***** Dataset records *****
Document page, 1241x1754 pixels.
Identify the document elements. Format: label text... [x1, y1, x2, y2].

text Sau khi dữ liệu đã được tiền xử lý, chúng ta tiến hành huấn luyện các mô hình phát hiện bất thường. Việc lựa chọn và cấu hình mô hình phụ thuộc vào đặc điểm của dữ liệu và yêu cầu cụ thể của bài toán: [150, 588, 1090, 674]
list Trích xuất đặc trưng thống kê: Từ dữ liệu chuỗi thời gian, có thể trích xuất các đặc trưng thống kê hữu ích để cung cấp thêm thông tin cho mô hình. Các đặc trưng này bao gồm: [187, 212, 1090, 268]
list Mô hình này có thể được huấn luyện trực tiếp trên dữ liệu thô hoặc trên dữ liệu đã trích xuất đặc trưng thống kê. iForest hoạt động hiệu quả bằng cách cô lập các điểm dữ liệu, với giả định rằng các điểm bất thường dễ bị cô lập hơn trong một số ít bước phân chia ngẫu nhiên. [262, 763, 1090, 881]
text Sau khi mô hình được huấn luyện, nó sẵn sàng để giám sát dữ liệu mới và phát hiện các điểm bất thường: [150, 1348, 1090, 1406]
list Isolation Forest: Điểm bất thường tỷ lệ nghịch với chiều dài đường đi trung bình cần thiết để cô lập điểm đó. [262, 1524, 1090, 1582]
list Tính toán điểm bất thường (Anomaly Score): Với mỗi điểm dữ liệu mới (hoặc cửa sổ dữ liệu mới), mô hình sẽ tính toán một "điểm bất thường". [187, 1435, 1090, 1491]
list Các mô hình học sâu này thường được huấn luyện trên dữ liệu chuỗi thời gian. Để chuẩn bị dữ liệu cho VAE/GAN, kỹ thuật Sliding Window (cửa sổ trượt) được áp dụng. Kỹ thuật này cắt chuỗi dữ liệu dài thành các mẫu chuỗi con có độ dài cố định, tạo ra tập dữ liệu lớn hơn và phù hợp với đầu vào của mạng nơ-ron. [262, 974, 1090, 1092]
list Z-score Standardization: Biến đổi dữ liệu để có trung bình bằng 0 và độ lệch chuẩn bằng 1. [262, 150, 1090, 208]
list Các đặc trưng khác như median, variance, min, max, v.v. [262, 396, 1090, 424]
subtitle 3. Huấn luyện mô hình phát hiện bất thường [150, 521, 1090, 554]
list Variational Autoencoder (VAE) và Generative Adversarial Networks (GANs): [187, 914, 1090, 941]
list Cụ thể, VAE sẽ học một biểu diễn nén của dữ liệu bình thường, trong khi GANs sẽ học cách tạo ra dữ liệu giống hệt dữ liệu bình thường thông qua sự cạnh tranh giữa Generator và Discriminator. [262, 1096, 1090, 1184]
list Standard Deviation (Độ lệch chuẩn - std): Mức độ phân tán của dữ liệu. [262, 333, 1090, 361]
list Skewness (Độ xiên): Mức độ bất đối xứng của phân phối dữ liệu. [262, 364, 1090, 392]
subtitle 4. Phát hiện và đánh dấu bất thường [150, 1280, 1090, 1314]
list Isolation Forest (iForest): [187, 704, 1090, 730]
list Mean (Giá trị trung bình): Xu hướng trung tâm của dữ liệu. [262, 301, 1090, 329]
*****
Problem to solve: All entries must be given again exactly.

Solution to the exercise:
Document page, 1241x1754 pixels.
Identify the document elements. Format: label text... [x1, y1, x2, y2].

text Sau khi dữ liệu đã được tiền xử lý, chúng ta tiến hành huấn luyện các mô hình phát hiện bất thường. Việc lựa chọn và cấu hình mô hình phụ thuộc vào đặc điểm của dữ liệu và yêu cầu cụ thể của bài toán: [150, 588, 1090, 674]
list Trích xuất đặc trưng thống kê: Từ dữ liệu chuỗi thời gian, có thể trích xuất các đặc trưng thống kê hữu ích để cung cấp thêm thông tin cho mô hình. Các đặc trưng này bao gồm: [187, 212, 1090, 268]
list Mô hình này có thể được huấn luyện trực tiếp trên dữ liệu thô hoặc trên dữ liệu đã trích xuất đặc trưng thống kê. iForest hoạt động hiệu quả bằng cách cô lập các điểm dữ liệu, với giả định rằng các điểm bất thường dễ bị cô lập hơn trong một số ít bước phân chia ngẫu nhiên. [262, 763, 1090, 881]
text Sau khi mô hình được huấn luyện, nó sẵn sàng để giám sát dữ liệu mới và phát hiện các điểm bất thường: [150, 1348, 1090, 1406]
list Isolation Forest: Điểm bất thường tỷ lệ nghịch với chiều dài đường đi trung bình cần thiết để cô lập điểm đó. [262, 1524, 1090, 1582]
list Tính toán điểm bất thường (Anomaly Score): Với mỗi điểm dữ liệu mới (hoặc cửa sổ dữ liệu mới), mô hình sẽ tính toán một "điểm bất thường". [187, 1435, 1090, 1491]
list Các mô hình học sâu này thường được huấn luyện trên dữ liệu chuỗi thời gian. Để chuẩn bị dữ liệu cho VAE/GAN, kỹ thuật Sliding Window (cửa sổ trượt) được áp dụng. Kỹ thuật này cắt chuỗi dữ liệu dài thành các mẫu chuỗi con có độ dài cố định, tạo ra tập dữ liệu lớn hơn và phù hợp với đầu vào của mạng nơ-ron. [262, 974, 1090, 1092]
list Z-score Standardization: Biến đổi dữ liệu để có trung bình bằng 0 và độ lệch chuẩn bằng 1. [262, 150, 1090, 208]
list Các đặc trưng khác như median, variance, min, max, v.v. [262, 396, 1090, 424]
subtitle 3. Huấn luyện mô hình phát hiện bất thường [150, 521, 1090, 554]
list Variational Autoencoder (VAE) và Generative Adversarial Networks (GANs): [187, 914, 1090, 941]
list Cụ thể, VAE sẽ học một biểu diễn nén của dữ liệu bình thường, trong khi GANs sẽ học cách tạo ra dữ liệu giống hệt dữ liệu bình thường thông qua sự cạnh tranh giữa Generator và Discriminator. [262, 1096, 1090, 1184]
list Standard Deviation (Độ lệch chuẩn - std): Mức độ phân tán của dữ liệu. [262, 333, 1090, 361]
list Skewness (Độ xiên): Mức độ bất đối xứng của phân phối dữ liệu. [262, 364, 1090, 392]
subtitle 4. Phát hiện và đánh dấu bất thường [150, 1280, 1090, 1314]
list Isolation Forest (iForest): [187, 704, 1090, 730]
list Mean (Giá trị trung bình): Xu hướng trung tâm của dữ liệu. [262, 301, 1090, 329]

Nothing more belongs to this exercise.